「え……あの、悠司さんは前の彼女とか……いないんですか?」
 聞きにくいことだけれど、つい口に出してしまった。
 今は恋人がいないようだけれど、悠司の以前の彼女のことは気になる。
 ロータリーを目視しながらハザードランプを消した悠司は、ウインカーを出す。車はゆっくりと動き出した。
「学生のとき、友達感覚でデートしたことはあるんだけどね。すぐに冷めてしまった。まあ、さほど好きじゃなかったってことだな」
「そうなんですか……」
「社会人になってからは会社での立場もあるしね。そう気楽に付き合えないというか」
「だから私との恋人契約というわけなんですね」
「ん? うーん、まあ、そうだね」
 なんだか悠司の歯切れが悪いが、御曹司なので気軽に恋人を作るわけにはいかないのだろう。

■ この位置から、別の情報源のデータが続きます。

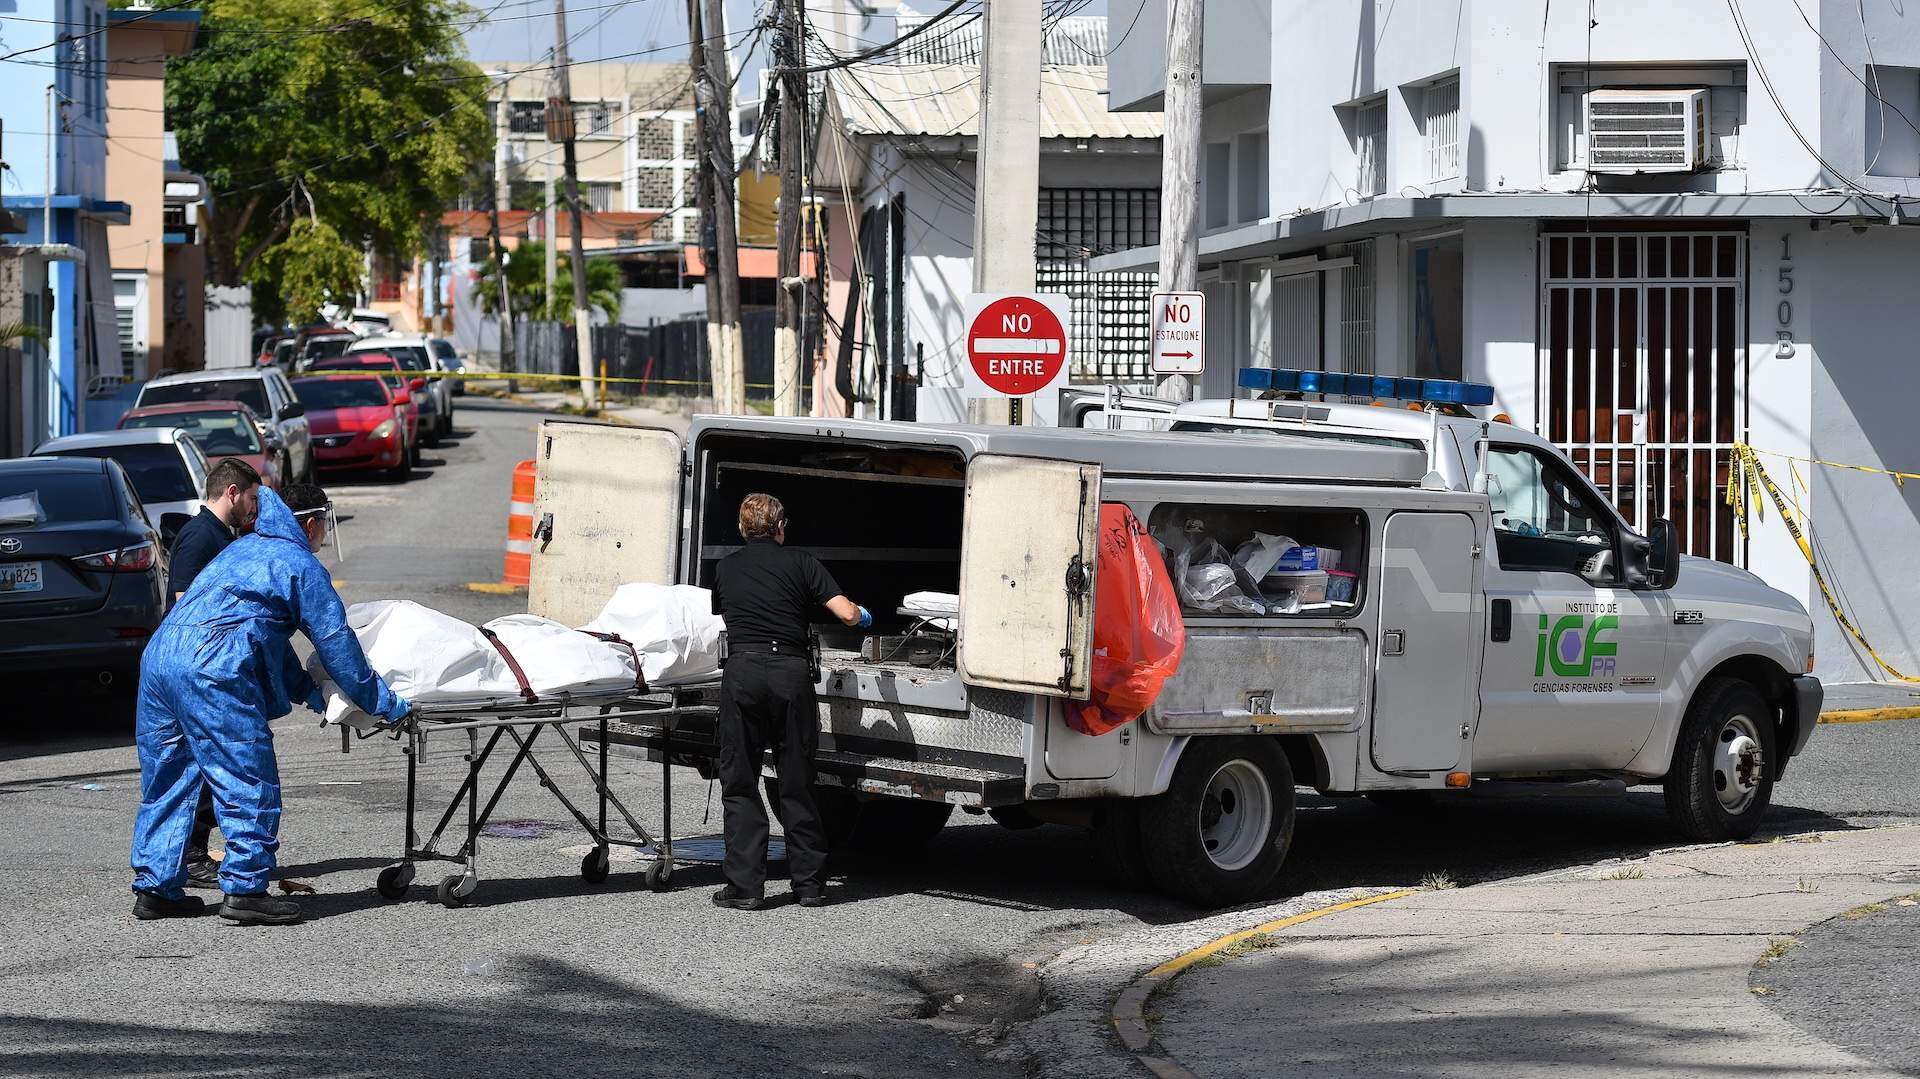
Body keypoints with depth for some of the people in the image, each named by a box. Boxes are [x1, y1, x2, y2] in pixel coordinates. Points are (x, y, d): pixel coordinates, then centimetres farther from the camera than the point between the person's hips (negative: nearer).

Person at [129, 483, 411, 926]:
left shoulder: (244, 549, 30)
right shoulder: (302, 567, 5)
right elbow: (337, 644, 5)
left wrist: (305, 689, 26)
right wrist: (384, 704, 13)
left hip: (158, 654, 9)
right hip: (210, 669, -9)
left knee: (167, 779, 15)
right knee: (249, 783, -3)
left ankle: (155, 888, 17)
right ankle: (245, 889, -6)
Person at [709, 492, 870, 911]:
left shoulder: (725, 568, 17)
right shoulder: (801, 563, 9)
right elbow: (846, 613, 1)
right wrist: (864, 616, 24)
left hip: (742, 669, 0)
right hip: (791, 671, 0)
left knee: (739, 783, 5)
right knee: (797, 784, 9)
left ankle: (745, 886, 0)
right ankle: (809, 883, 13)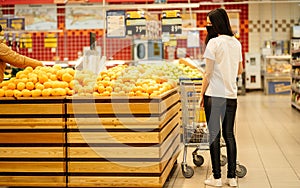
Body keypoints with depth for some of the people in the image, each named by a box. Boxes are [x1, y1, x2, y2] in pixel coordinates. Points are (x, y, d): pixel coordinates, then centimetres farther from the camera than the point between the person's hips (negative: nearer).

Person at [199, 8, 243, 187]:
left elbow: (208, 73, -9)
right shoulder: (236, 43, 9)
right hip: (231, 95, 6)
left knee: (214, 135, 1)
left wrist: (202, 94, -1)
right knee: (229, 135, 10)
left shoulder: (214, 42, -10)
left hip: (214, 95, -6)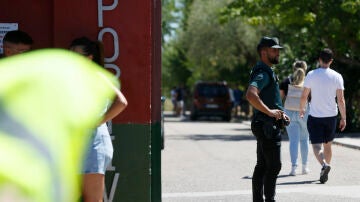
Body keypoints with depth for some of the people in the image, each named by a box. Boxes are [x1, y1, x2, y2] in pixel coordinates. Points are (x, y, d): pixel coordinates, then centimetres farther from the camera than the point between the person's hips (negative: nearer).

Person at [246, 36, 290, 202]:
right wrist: (269, 111, -27)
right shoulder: (262, 73, -15)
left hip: (267, 125, 10)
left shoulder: (267, 71, 19)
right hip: (267, 126, -10)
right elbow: (251, 95, -33)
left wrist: (280, 113, 19)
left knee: (262, 166, 12)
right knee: (274, 166, -9)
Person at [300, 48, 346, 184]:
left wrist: (302, 109, 17)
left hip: (315, 116, -2)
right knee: (327, 145, 17)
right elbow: (341, 100, -5)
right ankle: (324, 173, 22)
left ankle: (324, 164, -31)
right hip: (331, 116, 2)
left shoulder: (311, 75, -5)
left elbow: (304, 96, -1)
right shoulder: (337, 76, -3)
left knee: (317, 145, -4)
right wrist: (343, 118, 2)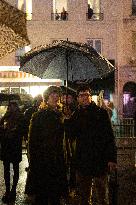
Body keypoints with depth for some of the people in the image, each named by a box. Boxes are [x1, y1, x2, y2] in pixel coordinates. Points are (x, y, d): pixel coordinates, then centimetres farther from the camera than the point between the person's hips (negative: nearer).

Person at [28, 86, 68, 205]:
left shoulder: (62, 115, 9)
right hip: (42, 162, -3)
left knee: (56, 195, 10)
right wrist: (33, 162, -8)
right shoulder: (38, 116, -2)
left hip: (58, 161, 4)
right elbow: (32, 141, -4)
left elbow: (66, 138, 12)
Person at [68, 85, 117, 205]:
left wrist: (112, 158, -11)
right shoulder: (76, 115, 9)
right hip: (82, 161, 3)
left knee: (102, 195, 8)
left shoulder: (101, 112, -1)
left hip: (100, 160, -3)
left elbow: (110, 137, -4)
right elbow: (72, 134, 5)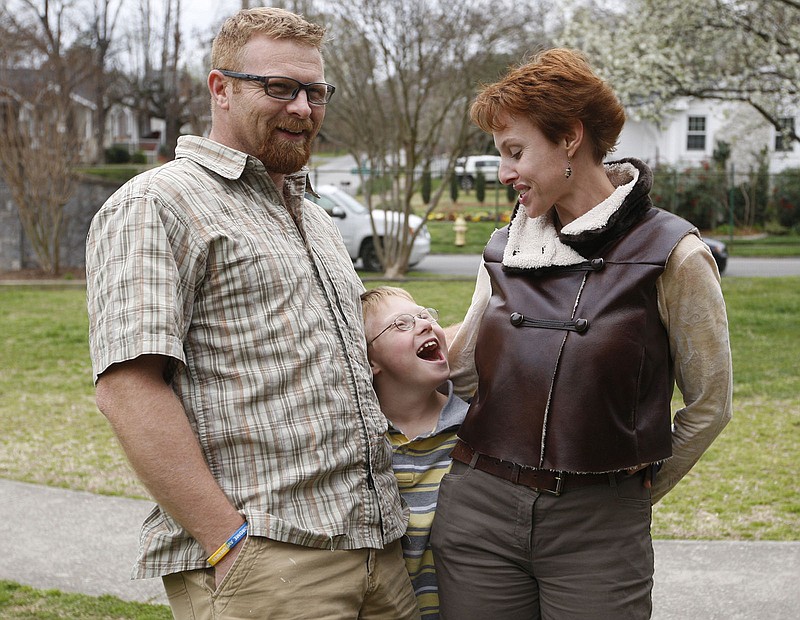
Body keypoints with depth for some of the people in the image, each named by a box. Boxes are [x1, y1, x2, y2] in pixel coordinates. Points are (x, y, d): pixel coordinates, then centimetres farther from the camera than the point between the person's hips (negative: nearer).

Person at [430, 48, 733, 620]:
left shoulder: (670, 254, -7)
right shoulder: (504, 250, 8)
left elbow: (708, 404, 0)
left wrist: (634, 492, 5)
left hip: (599, 529, -3)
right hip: (477, 508, 4)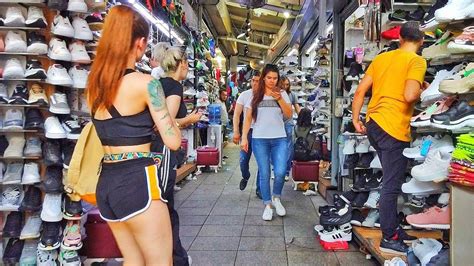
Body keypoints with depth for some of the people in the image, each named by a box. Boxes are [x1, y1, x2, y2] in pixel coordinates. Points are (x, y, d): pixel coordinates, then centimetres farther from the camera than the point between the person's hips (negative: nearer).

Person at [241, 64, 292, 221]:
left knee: (280, 172, -11)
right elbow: (248, 118, 6)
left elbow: (289, 115, -1)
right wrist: (244, 138, -1)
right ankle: (267, 205, 16)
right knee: (264, 174, 2)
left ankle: (276, 198, 17)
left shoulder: (282, 94, 7)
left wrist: (279, 99, -13)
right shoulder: (255, 95, 6)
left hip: (279, 139, 0)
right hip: (259, 139, 0)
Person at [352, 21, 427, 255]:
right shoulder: (417, 61, -5)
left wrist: (356, 120, 15)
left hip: (373, 124, 8)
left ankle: (393, 228, 30)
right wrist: (423, 89, 2)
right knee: (392, 185, 1)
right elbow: (409, 95, -19)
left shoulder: (381, 58, 14)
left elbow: (360, 91, 10)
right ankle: (389, 238, 11)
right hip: (394, 128, -7)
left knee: (391, 181, 19)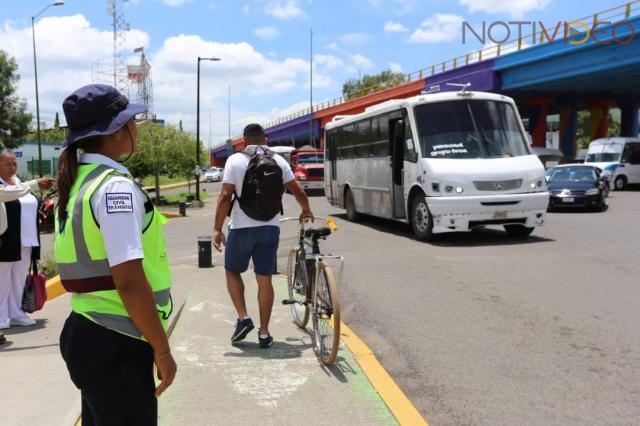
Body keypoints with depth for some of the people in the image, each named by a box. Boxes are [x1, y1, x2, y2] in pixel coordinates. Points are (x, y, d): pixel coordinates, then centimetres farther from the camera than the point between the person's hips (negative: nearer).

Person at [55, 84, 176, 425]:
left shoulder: (77, 183, 11)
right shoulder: (116, 187, -18)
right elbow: (129, 282, -24)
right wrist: (161, 349, -15)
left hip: (85, 333, 9)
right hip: (114, 344, -9)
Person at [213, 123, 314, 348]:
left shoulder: (235, 160, -5)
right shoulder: (278, 160, 4)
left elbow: (225, 196, -11)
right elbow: (298, 191, 8)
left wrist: (217, 229, -7)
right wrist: (306, 211, 26)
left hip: (241, 228, -2)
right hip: (269, 228, 3)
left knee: (232, 271, 19)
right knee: (264, 280, 8)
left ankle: (243, 318, 6)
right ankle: (264, 333, 12)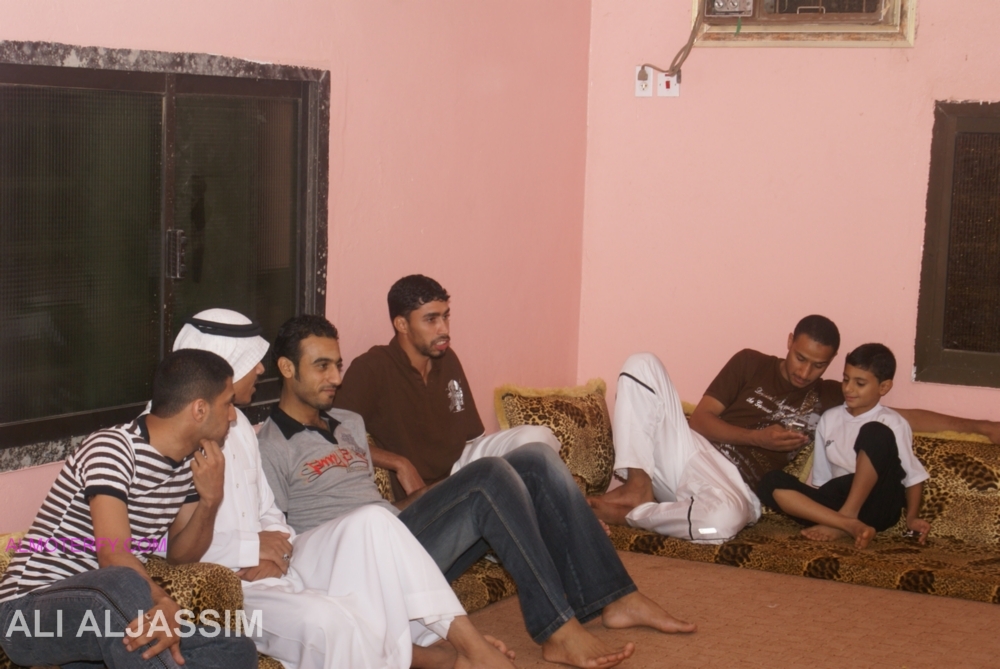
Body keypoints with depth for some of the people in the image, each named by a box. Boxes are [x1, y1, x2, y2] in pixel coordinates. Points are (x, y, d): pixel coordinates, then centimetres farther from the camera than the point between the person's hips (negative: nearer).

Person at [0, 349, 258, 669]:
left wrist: (210, 501, -5)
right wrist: (166, 605, -41)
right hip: (32, 612, -8)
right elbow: (114, 557, -26)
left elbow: (179, 555, 12)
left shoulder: (188, 463, 8)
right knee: (122, 584, -41)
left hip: (110, 613, 8)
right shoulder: (112, 448, -17)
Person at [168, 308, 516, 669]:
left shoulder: (239, 425, 16)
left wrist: (274, 549, -4)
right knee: (326, 619, -36)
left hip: (271, 566, 8)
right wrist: (250, 548, -16)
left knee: (371, 522, -15)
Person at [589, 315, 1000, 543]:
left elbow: (903, 416, 14)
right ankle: (639, 484, -25)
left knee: (723, 521, -43)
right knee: (643, 364, -20)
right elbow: (701, 419, 5)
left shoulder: (829, 398, 15)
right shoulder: (750, 364, 11)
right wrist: (758, 438, -8)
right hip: (690, 449, 1)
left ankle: (628, 513, -19)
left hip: (732, 483, -1)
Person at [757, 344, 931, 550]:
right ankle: (850, 525, -31)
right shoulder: (829, 419, 11)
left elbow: (914, 476, -1)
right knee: (771, 482, -18)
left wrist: (912, 517, -12)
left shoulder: (892, 424, -2)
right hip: (837, 502, 4)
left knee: (875, 434, -27)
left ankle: (843, 520, -23)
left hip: (878, 506, -4)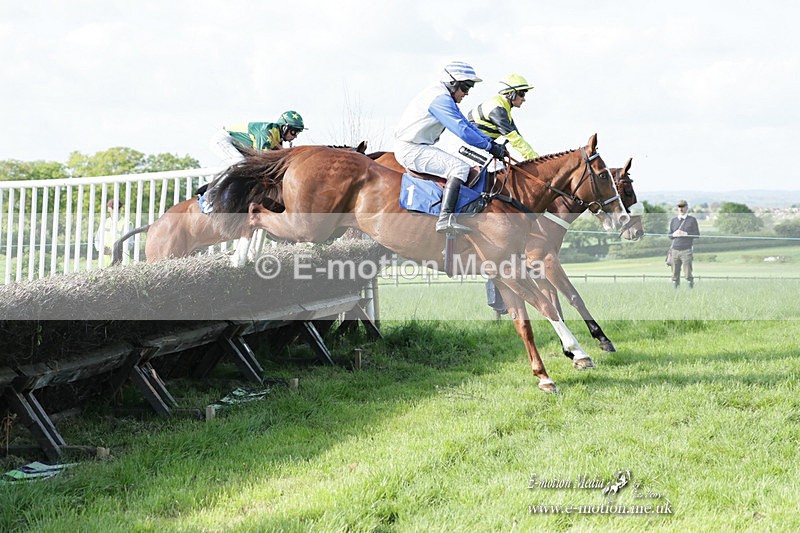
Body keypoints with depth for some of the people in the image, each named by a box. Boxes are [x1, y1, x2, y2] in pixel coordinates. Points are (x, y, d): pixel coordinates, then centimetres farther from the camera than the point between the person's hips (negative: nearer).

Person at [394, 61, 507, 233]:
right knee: (460, 168, -22)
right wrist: (490, 147, -15)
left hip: (419, 147, 11)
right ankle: (446, 219, -34)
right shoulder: (440, 98, -18)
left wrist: (491, 143, 9)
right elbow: (462, 130, -22)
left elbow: (466, 124, 19)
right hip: (411, 149, -11)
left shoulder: (445, 98, 17)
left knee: (460, 166, 19)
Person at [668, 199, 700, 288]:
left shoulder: (692, 220, 6)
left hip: (686, 251, -3)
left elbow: (697, 234, 1)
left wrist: (686, 234, -13)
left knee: (687, 274, -9)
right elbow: (670, 236, 17)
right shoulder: (673, 221, 17)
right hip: (675, 250, 3)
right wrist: (674, 234, -6)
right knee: (675, 275, 2)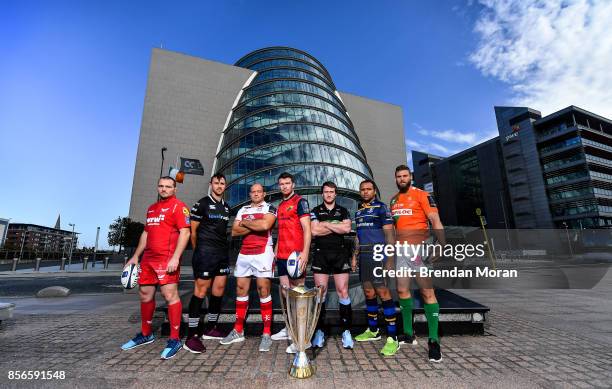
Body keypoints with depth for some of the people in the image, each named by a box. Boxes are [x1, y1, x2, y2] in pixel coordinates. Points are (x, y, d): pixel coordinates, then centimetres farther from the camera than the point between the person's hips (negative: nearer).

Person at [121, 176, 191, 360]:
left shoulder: (178, 206, -5)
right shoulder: (151, 208, 21)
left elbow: (185, 232, -15)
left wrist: (175, 257, -22)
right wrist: (136, 256, 23)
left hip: (167, 259, -8)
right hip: (148, 258, 9)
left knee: (170, 295, -10)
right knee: (145, 294, 14)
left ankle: (175, 340, -1)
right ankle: (146, 334, 32)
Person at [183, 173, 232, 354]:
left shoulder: (226, 206, 16)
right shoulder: (202, 204, -4)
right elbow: (193, 230, -3)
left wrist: (223, 246, 15)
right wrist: (198, 250, 3)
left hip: (222, 253, 7)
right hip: (205, 253, -7)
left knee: (219, 290, 10)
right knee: (201, 291, -5)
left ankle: (210, 329, 25)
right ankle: (191, 337, 3)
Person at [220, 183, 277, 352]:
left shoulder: (270, 208, 1)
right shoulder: (243, 210, 15)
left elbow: (265, 225, -19)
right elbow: (234, 231, 4)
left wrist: (245, 222, -5)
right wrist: (254, 226, -7)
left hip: (263, 253, -5)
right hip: (244, 254, 5)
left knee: (263, 291, -4)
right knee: (241, 289, 9)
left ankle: (267, 333, 5)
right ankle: (238, 331, 22)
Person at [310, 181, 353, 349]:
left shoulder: (343, 211, 11)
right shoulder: (316, 211, 9)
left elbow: (347, 228, -8)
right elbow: (314, 231, -8)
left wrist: (326, 224, -7)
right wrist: (336, 226, -6)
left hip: (340, 254, 1)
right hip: (321, 254, 0)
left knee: (343, 292, -1)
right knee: (320, 293, 1)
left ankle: (346, 331, 8)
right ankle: (319, 331, 12)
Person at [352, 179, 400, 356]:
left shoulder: (381, 207, -3)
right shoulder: (359, 211, 17)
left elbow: (389, 233, -8)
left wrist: (390, 258, -15)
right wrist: (355, 256, 17)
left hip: (377, 255, -7)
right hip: (364, 255, 7)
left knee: (383, 292, -9)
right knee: (368, 293, 12)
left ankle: (392, 338, -2)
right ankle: (372, 331, 26)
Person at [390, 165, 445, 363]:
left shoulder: (422, 195, -3)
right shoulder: (393, 200, 14)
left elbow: (435, 221, -12)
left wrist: (442, 244, -25)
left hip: (419, 248, -6)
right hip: (400, 249, 6)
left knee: (427, 292, -4)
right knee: (402, 290, 9)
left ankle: (434, 340, 5)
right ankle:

 だから、その代わりに紗英と仮の恋人を演じるというわけだ。
 紗英も恋愛で傷ついたばかりなので、悠司との恋人契約はちょうどよい距離感を保てると思えた。
 快晴の空の下、車は大通りを順調に走行していく。
 悠司の運転は安定感があり、安心して乗っていられた。
「ところで、デートコースは三番でいいんだよな?」
「あ……はい。プラネタリウムを見たいです」
「いいね。紗英は星が好きなの?」
 あっさり許可されたことに、紗英はびっくりする。強引な悠司のことだから、自分の行きたいところを優先すると思っていた。それ以上に、紗英が知る男たちはみな、自分のことばかりを優先していたので、紗英の意見など聞かなかった。
 悠司さんは、私の意見を尊重してくれるんだ……。
 紗英の胸に感動が溢れる。
 とても小さなことかもしれないけれど、紗英には夜空の星を捕まえたくらいの感激が染みていた。
「は、はい! 星座とか、興味があって……でも一度もプラネタリウムを見たことがないんです」
「俺もプラネタリウムは初めてだな。映画館の近くにあるからデートコースに加えてみたけど、紗英が興味あるならよかった」
「いいんですか? 私のやりたいことを優先させても」
 悠司は一瞬、なにを言われたのかわからないかのように小首を傾げる。
「もちろん。紗英の行きたいところを選んでほしいから、デートコースを何種類か提案してみたんだけど、なにかおかしなことあったか?」
「あ、いいえ。そういうわけじゃないんですけど、悠司さんはほかに行きたいところはないのかなと思って」
「きみといられるなら、俺はどこでもいいんだけど……そうだな、俺の要望を汲んでくれるなら、あとで海をドライブしたいけど、いいか?」
「もちろんです! ドライブもしてみたいです」
「よかった。それじゃあ、まずはプラネタリウムだな」
 かりそめの恋人ではあるけれど、こうしてデートコースを相談できることに、紗英の心は浮き立った。
 ややあって、車は商業施設の近くにある駐車場に到着した。
 車を降りると、悠司は紗英と手をつなぐ。
「え……」
 紗英が目を瞬かせると、悠司は爽やかな笑みを向けた。
「俺の彼女だからね。転ばないよう、手をつないでいよう」
「か、かりそめですよね……」
「いいんだよ」
 手をつないで休日の街を歩くなんて、まるで本物の恋人同士みたいだ。
 紗英の心は、ふわふわと躍る。
 しっかりと握られた悠司の手はとても熱くて大きくて、頼もしい。
 少しだけ、ほんの少しだけ、きゅっと紗英は力を入れて悠司の手を握り返した。
 手をつないだふたりはプラネタリウムを上映している施設に入館する。
 人はまばらで、ほとんどが親子連れのようだ。
 悠司はカウンターで「大人ふたりです」と告げて財布を出す。
 それを見た紗英も慌ててバッグから財布を取り出した。
「自分の分は自分で払います」
「おっと。きみは俺の彼女だから、今日のデート代は全部俺が払うことになってる。だから紗英の財布は封印してくれ」
「ええっ⁉」
「それが俺のスタンスだから。男に花を持たせてくれよ」
 悠司は茶目っ気たっぷりに片目を瞑った。
 そう言われては、無理に払うとは言えない。
 仕方なく紗英は財布をしまった。
「それじゃあ、ごちそうになります」
「うん。それでいいんだよ」
 彼女だから奢られる……なんて、なんだかこそばゆいけれど、今日は素直に悠司に甘えよう。
 チケットを購入すると、ふたりはシアタールームに入室する。